The rest of the movie concerns Mr. Wick getting back at the ones who wronged him, who turned out to be the son of a powerful Russian mobster Mr. Wick has worked with before.

John Wick, in my opinion, was a good -if not quite great- action film filled with great stunts and at times brutal gun play.  Keanu Reeves was quite good as the driven hit man who seeks justice.  There were other interesting touches in the film, including a sense of some kind of hit man/gangster order, including a “safe haven” hotel in the middle of New York where the dregs of society can stay at and be safe and woe be it to anyone who creates any chaos in this safe haven.

As I said, I liked the film.  In my original review of it (you can read it here), I said the following:

(John Wick) builds on and on, reaching its climax and conclusion and leaving at least me hoping to see more.

As the saying goes, beware of what you wish for.

Earlier this year John Wick: Chapter 2 was released to generally good reviews and positive fan reaction.  At this moment and on this day, Rottentomatoes.com has the film scoring a damn good 89% positive among critics and a near equal 87% positive among audiences.  This score, by the way, is slightly higher than the 85% positive among critics and 80% positive among audiences for the original John Wick.

And like my reaction versus everyone’s else to Guardians of the Galaxy, I can’t help but shake my damn head.

John Wick 2 is more… and more… and more of the same.

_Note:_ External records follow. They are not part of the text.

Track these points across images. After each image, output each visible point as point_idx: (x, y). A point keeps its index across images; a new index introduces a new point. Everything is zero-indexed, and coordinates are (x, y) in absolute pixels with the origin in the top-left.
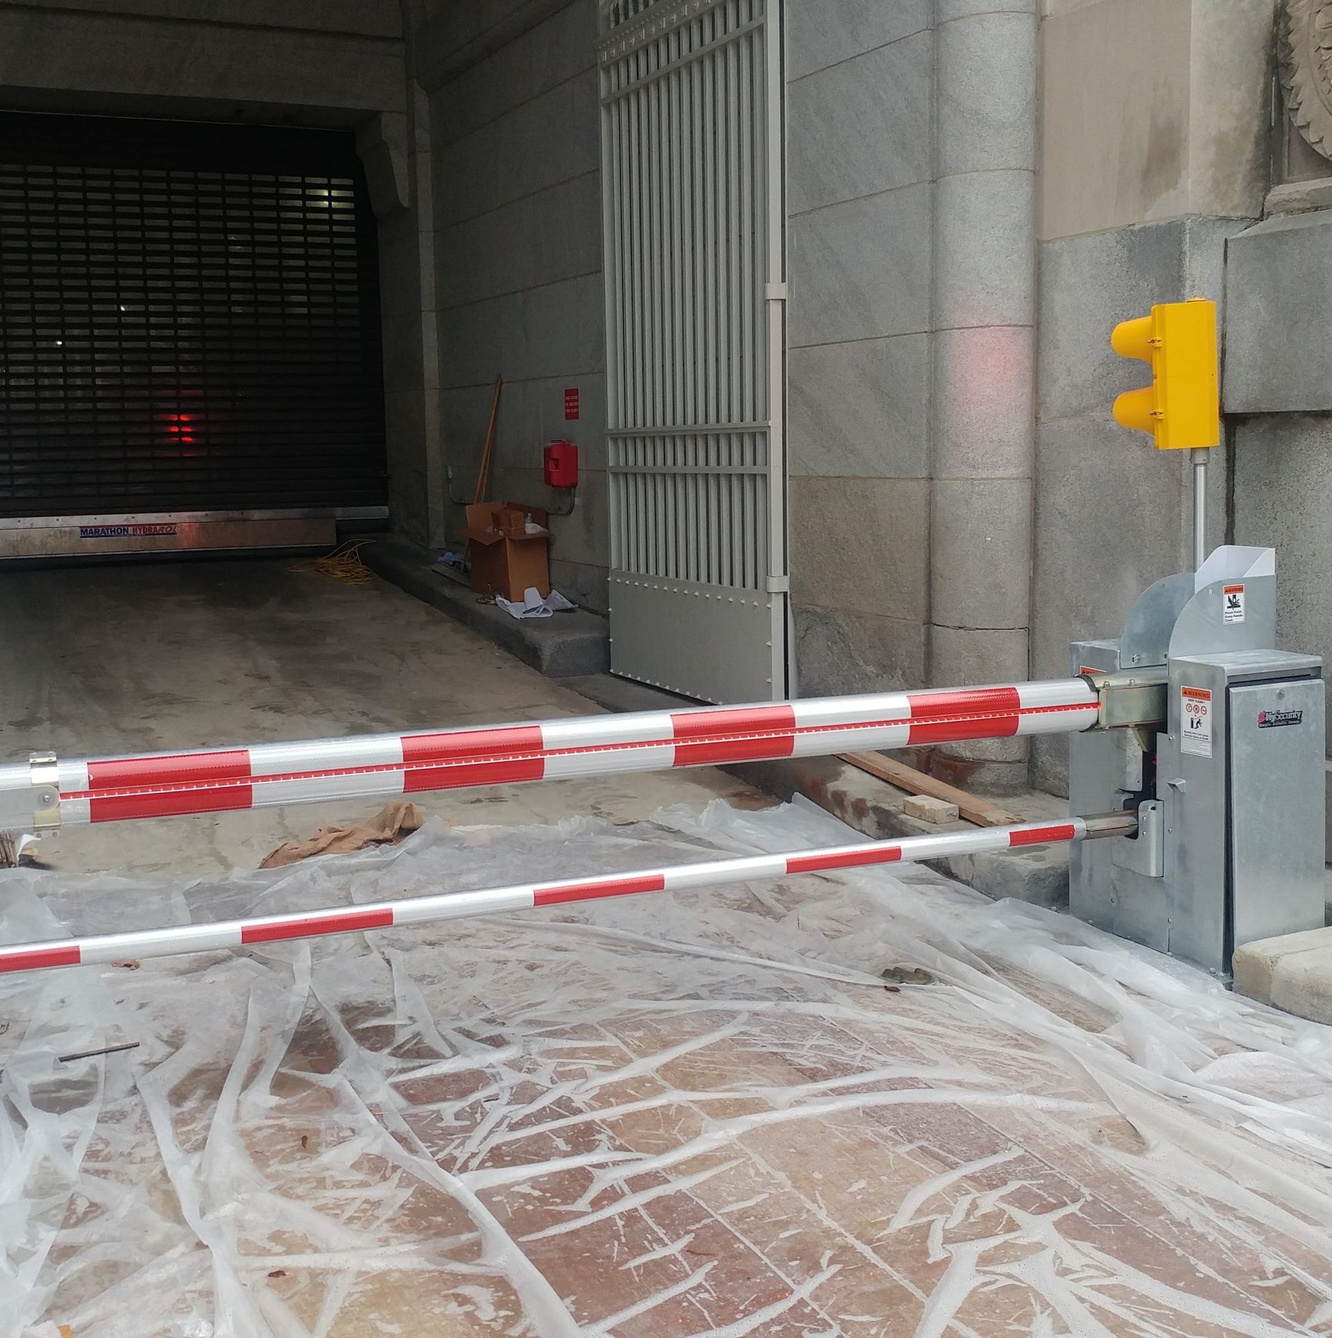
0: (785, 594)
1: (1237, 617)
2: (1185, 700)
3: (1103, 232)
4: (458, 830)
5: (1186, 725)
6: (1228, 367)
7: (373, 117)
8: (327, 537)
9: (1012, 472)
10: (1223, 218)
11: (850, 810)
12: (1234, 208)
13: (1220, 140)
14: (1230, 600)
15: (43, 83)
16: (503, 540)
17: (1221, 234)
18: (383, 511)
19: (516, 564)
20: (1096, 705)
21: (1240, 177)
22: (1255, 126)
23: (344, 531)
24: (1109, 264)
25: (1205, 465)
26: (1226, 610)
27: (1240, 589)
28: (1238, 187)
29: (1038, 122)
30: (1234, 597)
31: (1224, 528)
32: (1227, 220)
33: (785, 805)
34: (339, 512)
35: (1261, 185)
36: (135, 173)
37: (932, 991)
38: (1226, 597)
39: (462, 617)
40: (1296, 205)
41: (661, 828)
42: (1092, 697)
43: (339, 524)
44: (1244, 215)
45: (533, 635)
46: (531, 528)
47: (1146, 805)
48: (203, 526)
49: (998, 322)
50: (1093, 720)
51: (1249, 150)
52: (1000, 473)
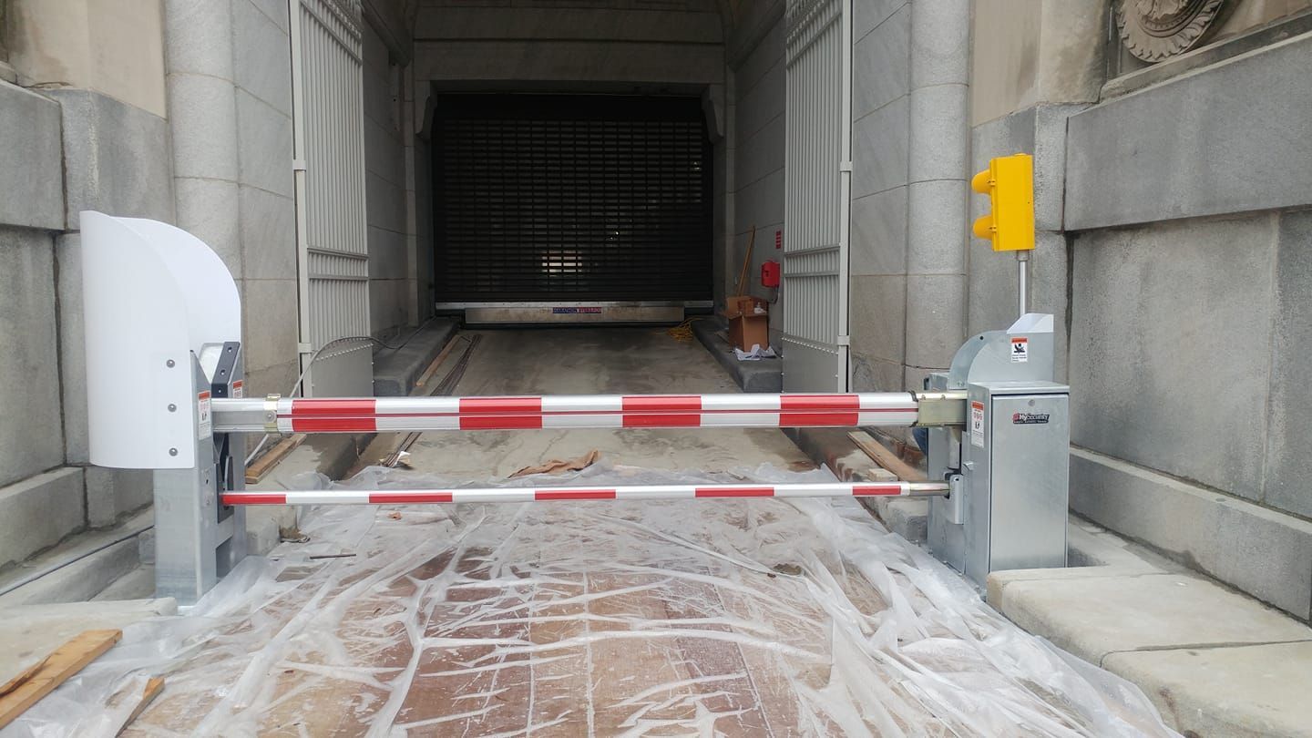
0: (848, 346)
1: (1022, 358)
2: (973, 409)
3: (998, 119)
4: (618, 467)
5: (973, 426)
6: (1067, 200)
7: (706, 87)
8: (682, 318)
9: (950, 270)
10: (1065, 104)
11: (844, 475)
12: (1076, 97)
13: (1065, 53)
14: (1016, 347)
15: (532, 78)
16: (741, 317)
17: (1065, 114)
18: (711, 303)
19: (747, 330)
20: (917, 410)
21: (1081, 76)
22: (1095, 41)
23: (688, 313)
24: (1001, 138)
25: (1026, 261)
26: (1013, 353)
27: (1025, 340)
28: (1079, 82)
29: (970, 53)
30: (1020, 345)
31: (1066, 306)
32: (1069, 104)
33: (816, 470)
34: (687, 304)
35: (1098, 80)
36: (614, 124)
37: (794, 579)
38: (1013, 345)
39: (720, 359)
40: (1117, 91)
41: (733, 476)
42: (914, 405)
43: (686, 309)
44: (1083, 100)
45: (742, 369)
46: (758, 311)
47: (954, 477)
48: (615, 309)
49: (941, 178)
50: (915, 420)
51: (1089, 57)
52: (940, 271)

And after about a half hour of seeing what to my eyes was essentially the same gunfight pattern again and again (close quarter combat, shooting people in the head, flipping and fightin’, etc.), I was bored.

To tears.

The plot this time around concerns a marker mobster Santino D’Antonio (Riccardo Scamarcio being at best only an “ok” slimeball) has on John Wick.  Said marker entitles Santino to call in a favor from Wick and, while he refuses at first to do so, because of the hit man rules, Wick soon realizes he has to.

Them’s the breaks.

The favor Santino asks?  He wants his sister killed.  Seems his father recently passed away and willed her his power and seat at the prestigious “Table of 12”, a worldwide mobster power.  Santino wants her out of the way so he can rule the clan and take that seat.

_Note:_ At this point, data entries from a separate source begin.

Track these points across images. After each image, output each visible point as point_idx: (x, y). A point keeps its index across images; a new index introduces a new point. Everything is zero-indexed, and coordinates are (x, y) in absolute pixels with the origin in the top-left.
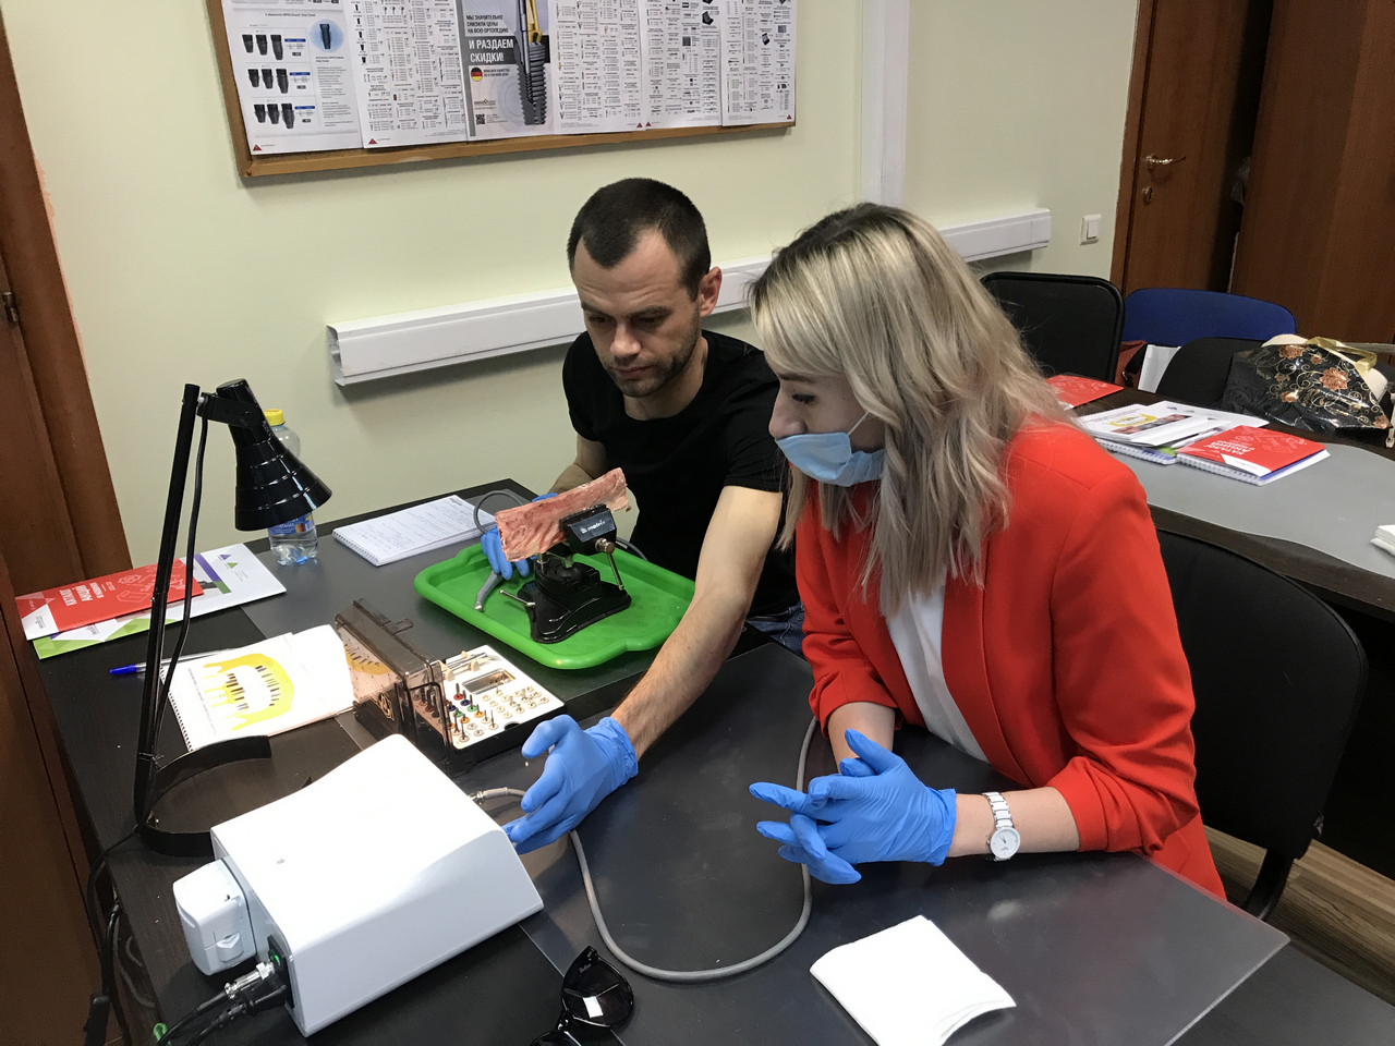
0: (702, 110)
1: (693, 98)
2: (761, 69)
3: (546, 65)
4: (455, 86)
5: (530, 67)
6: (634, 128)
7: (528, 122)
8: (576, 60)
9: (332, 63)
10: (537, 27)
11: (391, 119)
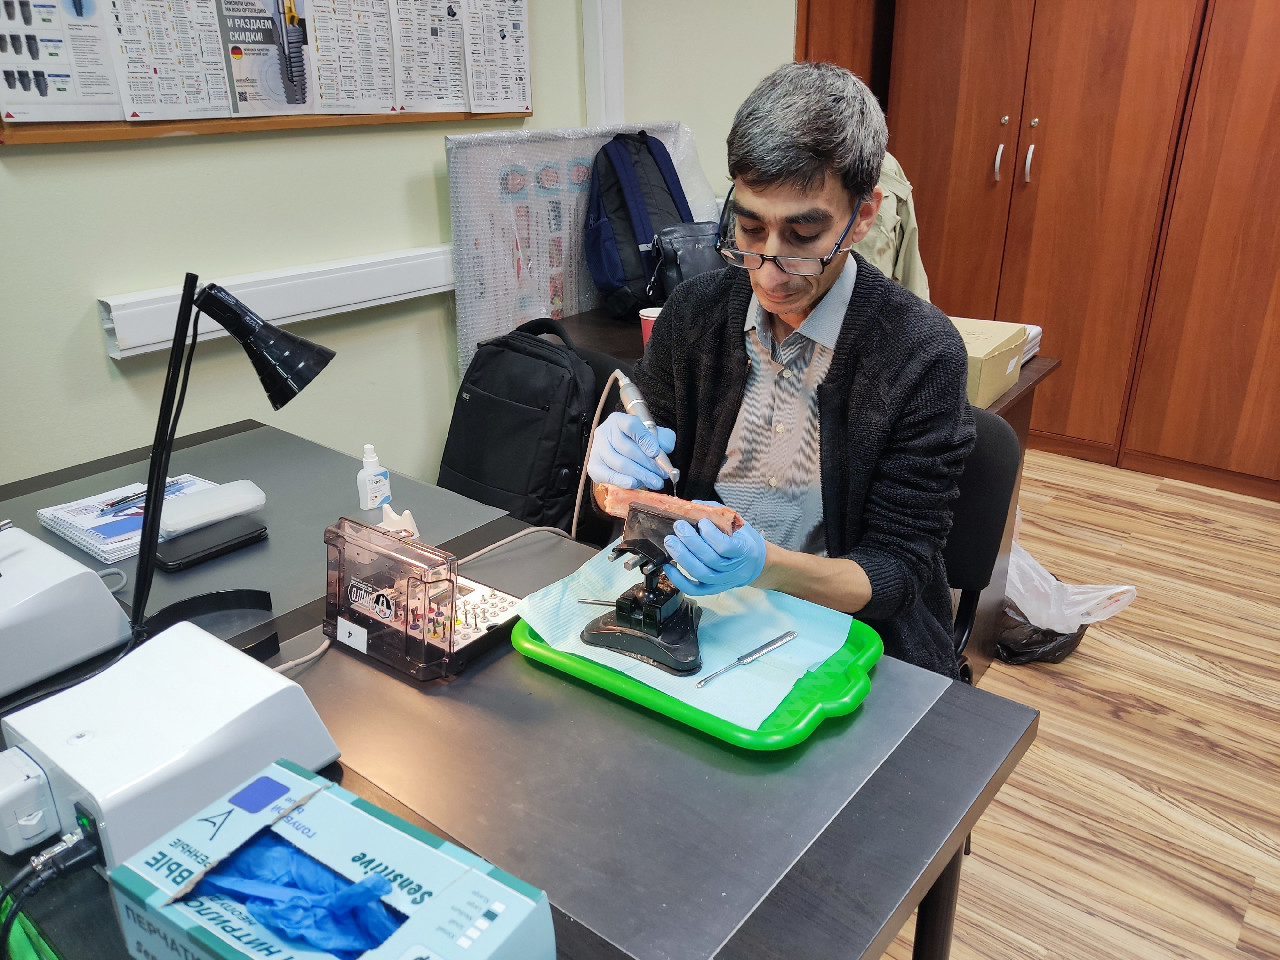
0: (450, 96)
1: (441, 85)
2: (500, 62)
3: (304, 47)
4: (216, 63)
5: (289, 48)
6: (389, 112)
7: (290, 101)
8: (332, 44)
9: (86, 31)
10: (293, 10)
11: (151, 93)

So after Wick realizes he has to do the job he heads to Italy and, eventually, gets down to business.  He is then (surprise!) betrayed and gunfire, fights, CGI blood, close quarter shootouts, flips, punches, stabbings, etc. etc. yawn etc. etc. occur.  Over and over and over and over again.

I honestly can’t think of another more action filled movie that bored me as much as this one did.

And I’m even more bewildered, as I was with the extremely positive reaction to Guardians of the Galaxy, as to why my opinion of this film is so at odds with the “mainstream”.

So for me, John Wick: Chapter 2 was a near total bust and, given I liked the first film, a big shame.  However, given how much others seemed to like the film versus me, perhaps you should take my opinion with a proverbial grain of salt… it looks like I’m in the minority here.